BEGIN Dataset extract

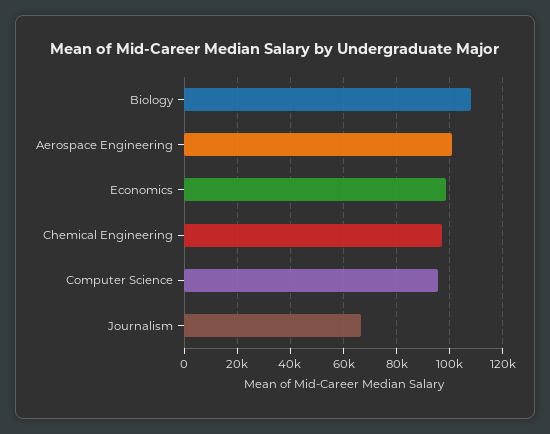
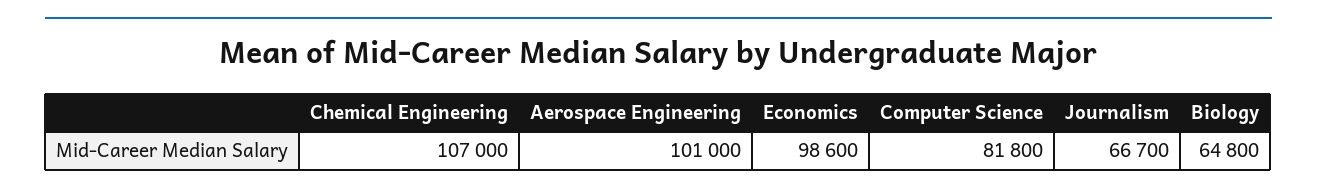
Biology: 107500 -> 64800
Chemical Engineering: 97500 -> 107000
Computer Science: 95000 -> 81800

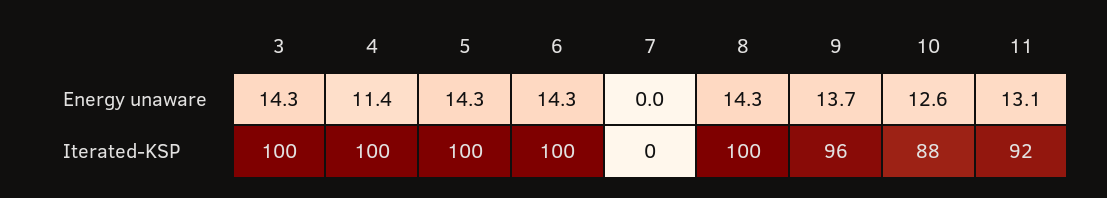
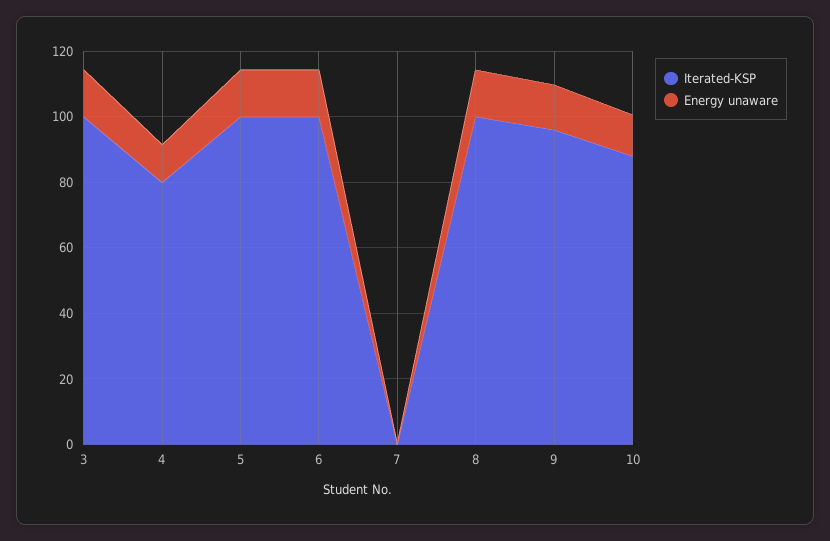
Energy unaware, 11: 13.1 -> none
Iterated-KSP, 4: 100 -> 80
Iterated-KSP, 11: 92 -> none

END Dataset extract

Copy all of the material word for word, and include none of its pictures.

:: Answer below ::
Biology: 107500 -> 64800
Chemical Engineering: 97500 -> 107000
Computer Science: 95000 -> 81800

Energy unaware, 11: 13.1 -> none
Iterated-KSP, 4: 100 -> 80
Iterated-KSP, 11: 92 -> none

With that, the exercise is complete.